# Anyone know where I can purchase pdf film sheet music?



## JimDiGritz (Dec 22, 2022)

I'd love to analyse some more film scores but can only find the paper versions to buy. Sadly with shipping and import duties to the UK they cost upwards of $110 each and will take weeks to arrive.

I'm happy to pay c.$50 for a pdf version of the fulll orchestral scores, has anyone found a publisher that offers this?


----------



## Gil (Dec 23, 2022)

Hello,
You can find film music scores based in the UK at Chris Siddall at 85$.
Also, James Horner's Willow score has been re-released as digital download: with some code I paid only around 50$!
Regards,
Gil.


----------



## JimDiGritz (Dec 23, 2022)

Gil said:


> Hello,
> You can find film music scores based in the UK at Chris Siddall at 85$.
> Also, James Horner's Willow score has been re-released as digital download: with some code I paid only around 50$!
> Regards,
> Gil.


Thanks!

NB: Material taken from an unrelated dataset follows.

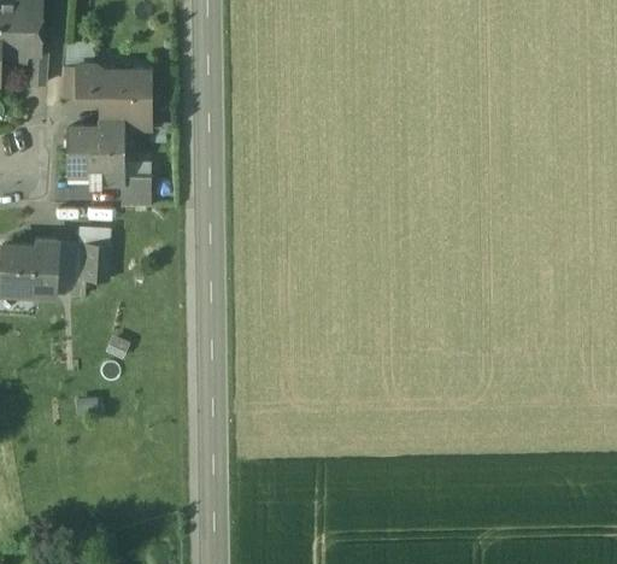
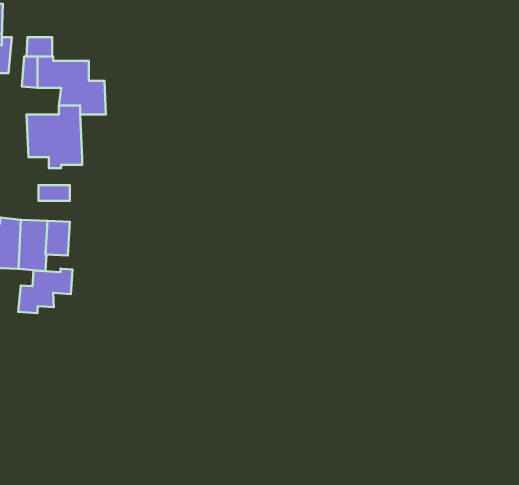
building: [122,175,151,205] -> none
building: none -> [18,269,72,313]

I'd forgotten that Chris Siddall was UK based... still a pdf that I could reprint and scrawl over would be great!


----------



## JimDiGritz (Dec 24, 2022)

I'd also like to admit my own mistake in case anyone else finds this thread!

Chris Siddall DOES sell digital/pdf film scores! Sadly not everything and mostly just single tracks, but am going to buy some now!!


----------